2. RECOMMENDATIONS ON THE CONTENT OF INCLUSION POLICIES
The foregoing strategy recommendations must be put into practice through the implementation of the policies below.
Some of these recommendations address specific groups, but most are cross-cutting through all policy spheres.
2.1. Uphold a decent income for all
Poverty may not just be about a lack of money, but it is an aspect not to be ignored. Each country must put in place a decent, non-contingent “minimum” income which at least keeps pace with average cost of living increases.
2.2. Develop and safeguard existing social protection systems
The modernization of these systems must not be an opportunity to question services which are proven bulwarks against poverty. Everyone must have guaranteed easy access to adequate benefits and good quality services.

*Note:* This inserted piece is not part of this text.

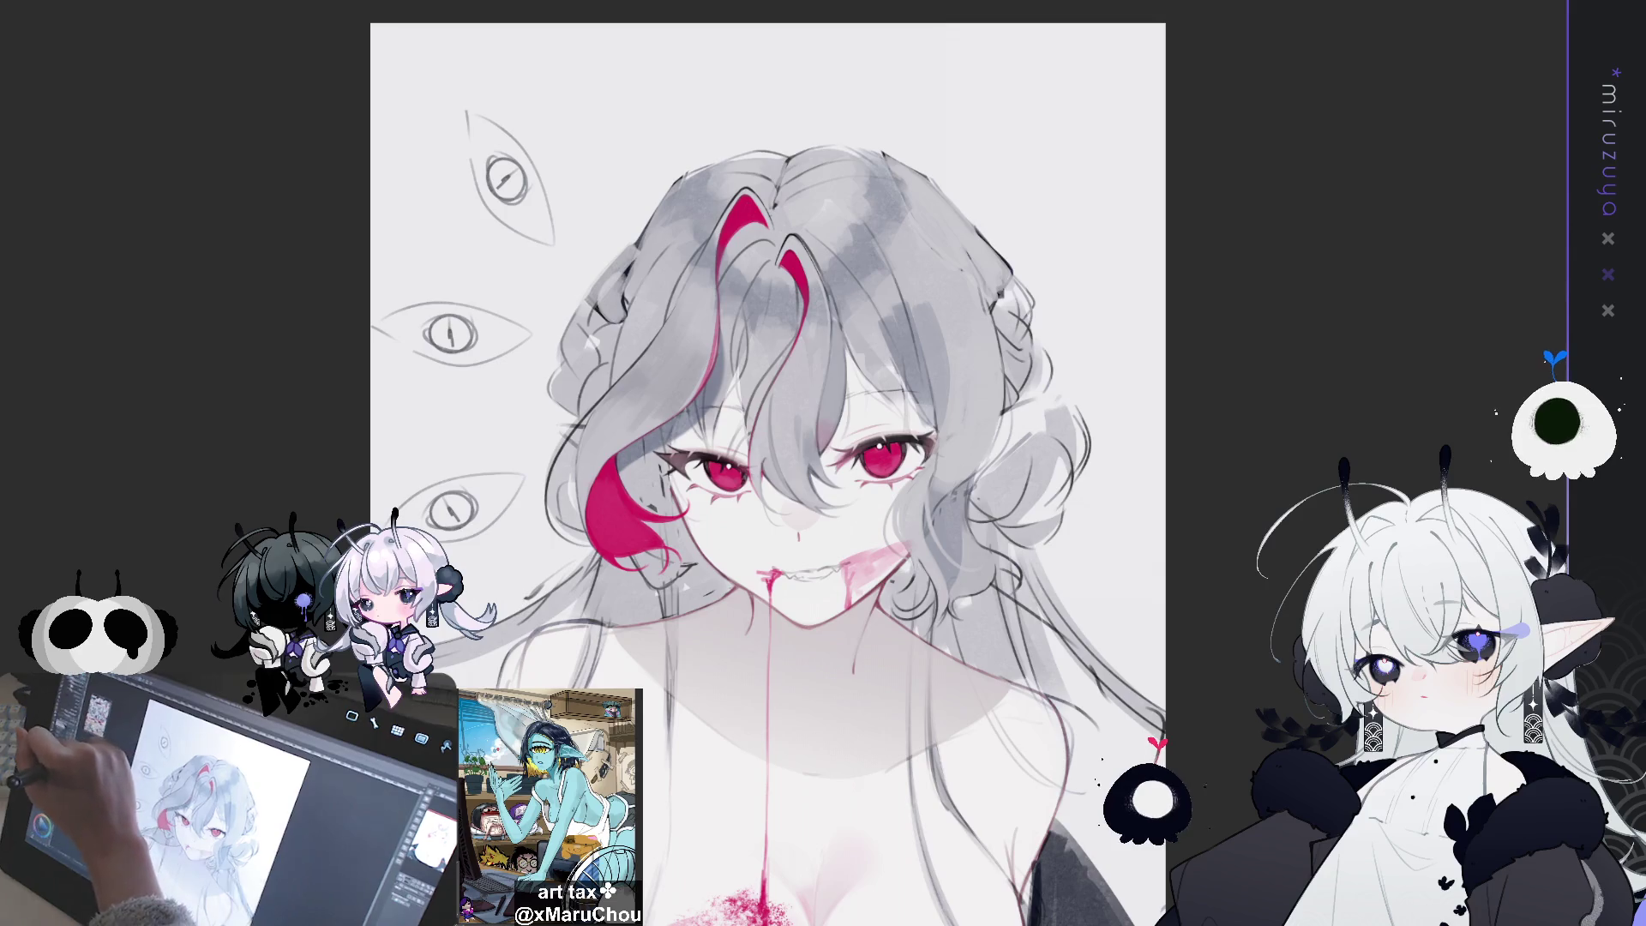
Ink dark dashed strands and a dark blob over the top-right of her hair
{"action": "left_click_drag", "start_coordinate": [910, 168], "coordinate": [902, 205]}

2.3. Help people get back into dignified employment
Unemployment may be a key cause of poverty, but simply having work is no guarantee of leaving poverty or exclusion behind. It must be accompanied by respect for the individual’s wishes, decent pay and observance of employment law.
2.4. Act for gender equality across the board
Gender equality starts with measures to ease the work/family life dilemma. The gender dimension must be mainstreamed across all policies.
2.5. Enable the practical exercise of a right to housing
The right to housing affects the ability to exercise other rights which must be affirmed and ambitious measures focusing on it must be developed.
2.6. Develop health support measures
There is a need for appropriate health care provision, plus prevention, information and education activities, and guarantee access to care for those denied it for geographical, economic or cultural reasons.
2.7. Recognize people in poverty as cultural actors
Culture is a potent force for action, so it must have a central place in inclusion policies.
2.8. Act for the most vulnerable groups
Put a special focus on seeing that the poorest in society, refugees and asylum seekers have an effective access to rights. It is also vital to bear down on illiteracy.